历南之山,几十万树。鳞鳞比比,莫究其数。嗟彼豪强,戕伐无度。巽与之言,莫我肯顾。法之斁(dù)矣,复何忧何惧?
折柳为藩,行道瞿瞿。此疆既画,尔界亦殊。云何不淑,遘(gòu)此强徒。前者制梃,后者执殳。斫之刈之,众山其屠。
凄风其冽,淡日其昏。云屯电扫,虎踞狼奔。愚民心怖,偃息孤村。万竿千章,百无一存。捆之载之,众山其髡(kūn)。
强暴至止,亦孔之武。取彼斧斨,有力如虎。莫之敢撄,谁适为主?哀此穷黎,罹(lí)兹荼苦。茅屋柴篱,尚无宁宇。
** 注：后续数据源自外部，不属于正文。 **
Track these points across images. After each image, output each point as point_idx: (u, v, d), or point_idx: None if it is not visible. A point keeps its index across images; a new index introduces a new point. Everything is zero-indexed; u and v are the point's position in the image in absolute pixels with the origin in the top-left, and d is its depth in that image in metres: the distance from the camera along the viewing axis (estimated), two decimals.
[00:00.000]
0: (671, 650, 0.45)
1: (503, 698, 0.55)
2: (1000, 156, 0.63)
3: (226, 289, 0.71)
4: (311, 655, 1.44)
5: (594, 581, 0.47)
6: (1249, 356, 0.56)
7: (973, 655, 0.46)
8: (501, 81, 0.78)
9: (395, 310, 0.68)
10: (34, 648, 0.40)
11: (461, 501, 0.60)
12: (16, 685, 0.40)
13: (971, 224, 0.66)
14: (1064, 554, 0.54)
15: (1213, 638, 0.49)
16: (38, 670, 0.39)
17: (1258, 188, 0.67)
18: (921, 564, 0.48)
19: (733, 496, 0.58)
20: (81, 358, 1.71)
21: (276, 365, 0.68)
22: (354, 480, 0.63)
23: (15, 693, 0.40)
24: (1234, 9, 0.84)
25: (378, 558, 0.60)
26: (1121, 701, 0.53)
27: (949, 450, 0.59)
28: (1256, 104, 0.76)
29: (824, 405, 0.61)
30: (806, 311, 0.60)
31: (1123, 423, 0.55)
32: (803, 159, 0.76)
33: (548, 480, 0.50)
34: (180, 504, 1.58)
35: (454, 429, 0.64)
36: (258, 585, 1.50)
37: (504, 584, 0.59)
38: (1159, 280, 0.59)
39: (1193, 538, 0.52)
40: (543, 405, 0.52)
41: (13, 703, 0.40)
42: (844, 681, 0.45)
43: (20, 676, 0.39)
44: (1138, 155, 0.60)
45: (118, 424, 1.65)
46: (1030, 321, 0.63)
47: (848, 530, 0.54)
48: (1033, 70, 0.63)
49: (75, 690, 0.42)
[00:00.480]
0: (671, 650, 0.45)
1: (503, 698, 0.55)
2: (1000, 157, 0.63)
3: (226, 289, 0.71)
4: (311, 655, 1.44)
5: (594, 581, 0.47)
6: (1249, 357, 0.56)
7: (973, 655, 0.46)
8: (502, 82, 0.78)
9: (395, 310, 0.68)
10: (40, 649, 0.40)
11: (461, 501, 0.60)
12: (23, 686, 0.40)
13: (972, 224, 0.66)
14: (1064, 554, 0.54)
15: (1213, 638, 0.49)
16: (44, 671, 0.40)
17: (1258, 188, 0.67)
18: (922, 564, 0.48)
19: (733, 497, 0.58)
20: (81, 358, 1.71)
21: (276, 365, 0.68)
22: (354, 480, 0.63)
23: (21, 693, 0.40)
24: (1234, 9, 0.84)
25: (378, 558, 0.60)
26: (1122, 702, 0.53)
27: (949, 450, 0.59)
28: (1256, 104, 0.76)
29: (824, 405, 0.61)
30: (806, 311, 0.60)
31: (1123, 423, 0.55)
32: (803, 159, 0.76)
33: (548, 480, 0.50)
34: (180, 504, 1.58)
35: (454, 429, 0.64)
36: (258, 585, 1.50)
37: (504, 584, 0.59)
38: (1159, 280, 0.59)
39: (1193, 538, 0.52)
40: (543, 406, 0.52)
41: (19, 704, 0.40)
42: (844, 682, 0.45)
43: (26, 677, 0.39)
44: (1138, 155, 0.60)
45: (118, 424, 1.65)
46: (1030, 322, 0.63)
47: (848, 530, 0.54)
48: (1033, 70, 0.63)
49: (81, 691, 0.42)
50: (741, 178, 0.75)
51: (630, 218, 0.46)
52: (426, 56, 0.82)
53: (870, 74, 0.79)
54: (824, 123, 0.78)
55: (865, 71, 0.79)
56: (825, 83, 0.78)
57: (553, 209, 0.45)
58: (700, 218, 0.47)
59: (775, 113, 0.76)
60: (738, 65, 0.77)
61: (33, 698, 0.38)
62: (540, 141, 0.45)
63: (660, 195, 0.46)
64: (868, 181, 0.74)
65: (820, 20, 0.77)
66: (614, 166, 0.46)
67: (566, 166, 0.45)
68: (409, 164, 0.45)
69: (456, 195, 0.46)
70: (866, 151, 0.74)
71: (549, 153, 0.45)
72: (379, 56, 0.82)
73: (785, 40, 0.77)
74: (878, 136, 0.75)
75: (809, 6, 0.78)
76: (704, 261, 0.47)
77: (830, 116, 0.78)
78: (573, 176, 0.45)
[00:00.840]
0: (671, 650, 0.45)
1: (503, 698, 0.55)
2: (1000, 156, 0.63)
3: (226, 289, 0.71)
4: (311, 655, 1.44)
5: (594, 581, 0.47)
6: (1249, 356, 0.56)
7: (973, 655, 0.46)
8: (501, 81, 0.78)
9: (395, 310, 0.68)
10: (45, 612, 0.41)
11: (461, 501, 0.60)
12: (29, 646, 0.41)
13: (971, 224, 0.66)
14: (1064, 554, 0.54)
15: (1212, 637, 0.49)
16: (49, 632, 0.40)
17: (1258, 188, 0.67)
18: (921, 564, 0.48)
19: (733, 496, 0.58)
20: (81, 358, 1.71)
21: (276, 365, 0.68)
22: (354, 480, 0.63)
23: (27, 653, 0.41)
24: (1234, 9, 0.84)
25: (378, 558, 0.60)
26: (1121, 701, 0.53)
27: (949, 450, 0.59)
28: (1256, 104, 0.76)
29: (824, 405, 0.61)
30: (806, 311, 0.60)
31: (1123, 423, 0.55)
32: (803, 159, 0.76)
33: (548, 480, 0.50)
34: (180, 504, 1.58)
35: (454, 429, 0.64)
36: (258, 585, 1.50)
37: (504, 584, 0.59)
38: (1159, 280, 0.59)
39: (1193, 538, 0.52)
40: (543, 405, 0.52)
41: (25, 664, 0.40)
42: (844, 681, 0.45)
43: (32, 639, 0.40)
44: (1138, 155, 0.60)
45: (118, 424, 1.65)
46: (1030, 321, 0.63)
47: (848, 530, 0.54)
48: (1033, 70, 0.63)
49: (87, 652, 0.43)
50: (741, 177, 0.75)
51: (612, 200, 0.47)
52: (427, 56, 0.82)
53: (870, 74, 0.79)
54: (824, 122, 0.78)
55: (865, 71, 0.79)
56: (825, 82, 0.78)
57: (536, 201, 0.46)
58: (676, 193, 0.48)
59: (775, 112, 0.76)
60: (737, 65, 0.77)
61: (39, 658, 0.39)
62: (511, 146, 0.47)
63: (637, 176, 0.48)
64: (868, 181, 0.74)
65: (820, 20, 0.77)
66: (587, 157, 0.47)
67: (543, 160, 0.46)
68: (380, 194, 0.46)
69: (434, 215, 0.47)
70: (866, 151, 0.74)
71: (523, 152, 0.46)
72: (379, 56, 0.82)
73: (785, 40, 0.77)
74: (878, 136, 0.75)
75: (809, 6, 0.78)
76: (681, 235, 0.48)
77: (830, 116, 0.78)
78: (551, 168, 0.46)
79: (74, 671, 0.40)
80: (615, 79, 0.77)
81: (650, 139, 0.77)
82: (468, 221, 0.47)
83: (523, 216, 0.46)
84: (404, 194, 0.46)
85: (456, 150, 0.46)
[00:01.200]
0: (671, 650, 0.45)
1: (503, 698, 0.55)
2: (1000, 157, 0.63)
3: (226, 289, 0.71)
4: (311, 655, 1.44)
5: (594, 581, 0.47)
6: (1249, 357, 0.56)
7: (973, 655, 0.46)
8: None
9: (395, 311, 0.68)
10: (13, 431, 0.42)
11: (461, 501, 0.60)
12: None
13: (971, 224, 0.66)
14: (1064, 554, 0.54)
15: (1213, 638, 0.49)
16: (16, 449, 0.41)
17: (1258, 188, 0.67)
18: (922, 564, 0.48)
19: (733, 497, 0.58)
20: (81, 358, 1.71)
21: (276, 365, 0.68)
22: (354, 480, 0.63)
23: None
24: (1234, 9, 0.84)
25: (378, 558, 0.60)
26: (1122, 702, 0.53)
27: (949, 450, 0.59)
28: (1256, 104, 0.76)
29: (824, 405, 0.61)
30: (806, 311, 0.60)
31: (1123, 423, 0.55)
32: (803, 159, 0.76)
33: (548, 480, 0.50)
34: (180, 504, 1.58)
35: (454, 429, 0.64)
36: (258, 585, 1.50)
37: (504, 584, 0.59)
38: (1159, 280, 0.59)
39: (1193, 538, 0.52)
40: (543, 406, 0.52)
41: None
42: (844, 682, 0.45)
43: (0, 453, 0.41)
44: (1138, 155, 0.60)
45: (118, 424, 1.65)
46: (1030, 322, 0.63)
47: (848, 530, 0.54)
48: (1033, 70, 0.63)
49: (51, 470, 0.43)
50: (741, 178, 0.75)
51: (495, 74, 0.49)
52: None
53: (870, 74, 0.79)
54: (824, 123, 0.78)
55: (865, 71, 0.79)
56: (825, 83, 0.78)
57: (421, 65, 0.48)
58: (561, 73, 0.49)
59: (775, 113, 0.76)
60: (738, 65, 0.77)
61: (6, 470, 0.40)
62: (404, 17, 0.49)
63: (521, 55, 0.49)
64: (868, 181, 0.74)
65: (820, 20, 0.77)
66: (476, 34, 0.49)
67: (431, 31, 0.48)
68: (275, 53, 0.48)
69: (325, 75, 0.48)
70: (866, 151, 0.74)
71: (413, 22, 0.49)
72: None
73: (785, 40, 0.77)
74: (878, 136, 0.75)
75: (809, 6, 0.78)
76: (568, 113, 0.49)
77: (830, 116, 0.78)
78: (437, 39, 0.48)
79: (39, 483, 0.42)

森森乔木,植乃干兮;翘翘薪楚,灼乃炭兮。在巘(yǎn)在原,各有畔兮。寇虐不遏,何以为爨(cuàn)兮?恶盈贯兮,职为乱兮。
瞻彼高冈,其上如剃。视彼原隰(xí),其下如薙(tì)。嗟彼山灵,而逢斯沴(lì)。穷黎无告,以吁长吏;曾莫我榖(gǔ),嗒然屏气。
桃岭之南,回隅之东。榆槚千章,枣栗万丛。夏阴垂绿,秋叶矜红。今也濯濯,忽而其童。云何吁矣,木尽山空。
逞尔狂噬,肆尔无良。穷黎靡诉,亦孔之伤。安得忠言,以达天阊(chāng)。杜此乱阶,于何不臧?各田尔田,汔(qì)可小康。
试着释文如下:
历城四周环山,其南部山区西接长清,东连泰山山脉。南部山区层峦叠嶂,不通车马,山谷间树木遮天蔽日,连绵六七十余里。当地老百姓祖祖辈辈以柴炭为业,济南府内外烧火之需均靠这里供应。近年来,法令有所松弛,许多强悍匪徒百十为群,拿着凶器,占据险要,滥砍滥伐,当地村民谁也阻止不了。没过多久,山上的树木如同被洗劫过一样。这样不法的势头如果不立即禁止,长此已久,什么时候是个尽头?我以《诗经·国风》的风格赋诗反映一下南部山区的民生疾苦,姑且做点努力吧!
历城南部山区,树木鳞鳞比比,种类繁多。不知哪来的强盗,竟敢对山林如此砍伐无度。当地人曾经委婉地劝阻,但他们却置若罔闻、不管不顾。法令既然败坏到如此,他们还有什么顾忌和忧惧的呢?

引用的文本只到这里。